Prof. Dr. Erkan Doğan says patients should not wait until symptoms become severe. Small problems can become large barriers if they are ignored. Poor nutrition can weaken the body. Uncontrolled pain can reduce movement and sleep. Anxiety can make treatment feel harder.

“Good oncology care asks about symptoms before they become a crisis. If a patient cannot eat, cannot sleep or is afraid to report pain, the treatment journey becomes heavier. Supportive care helps the patient stay strong enough to receive the treatment that is planned,” explains Prof. Dr. Erkan Doğan. 

Nutrition is one of the most common concerns. Some patients lose weight before treatment starts. Others struggle with taste changes, nausea or mouth sores. A nutrition plan can help maintain strength. It should be realistic and adapted to the cancer type, treatment and patient preference.

Pain care is another key area. Cancer pain can come from the tumour, surgery, nerve irritation or treatment side effects. It should be assessed carefully. The aim is not only to reduce pain scores. It is to help the patient walk, rest, breathe and live with more comfort.

Close follow up helps patients feel less alone

Cancer care often involves many specialists. Medical oncologists, surgeons, radiation oncologists, radiologists, pathologists, nurses, dietitians and psychologists may all be part of the same journey. When these voices are connected, the patient receives clearer guidance.

Prof. Dr. Erkan Doğan says communication is especially important for international patients. A patient travelling from another country to Turkey needs to understand each step before leaving home. They also need a follow up plan for after they return.

“International cancer care must be very clear. The patient should know why a treatment is recommended, what side effects may happen, when to seek urgent help and how follow up will continue. Clear communication lowers fear because the patient is not left guessing,” Prof. Dr. Erkan Doğan notes. 

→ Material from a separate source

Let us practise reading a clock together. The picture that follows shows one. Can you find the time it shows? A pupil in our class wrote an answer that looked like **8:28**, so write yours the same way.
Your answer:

Psychological support also matters. A cancer diagnosis can affect identity, relationships and future plans. Some patients feel pressure to stay positive all the time. Others feel guilty about needing help. Honest emotional support gives patients room to speak without judgment.

Families also need guidance. They may want to help but not know what to do. They may search online and find confusing information. A care team can help them focus on safe, practical support such as medication schedules, meals, transport and symptom tracking.

Holistic care also respects the patient’s goals. Some people want aggressive treatment when there is a strong chance of benefit. Others need a plan that protects comfort and time with family. These decisions should be made with medical facts and human values in the same conversation.

Prof. Dr. Erkan Doğan says: “At Medicana Health Group, we aim to bring the medical and human parts of oncology together for patients who travel for care. For a patient from abroad, this means tumour focused treatment, but also nutrition, symptom control, emotional support and follow up planning. The centre of care is not only the disease. It is the person living with it.”

Holistic cancer care does not make treatment less scientific. It makes it more complete. When the patient is supported as a whole person, the path through cancer care can become safer, clearer and less isolating.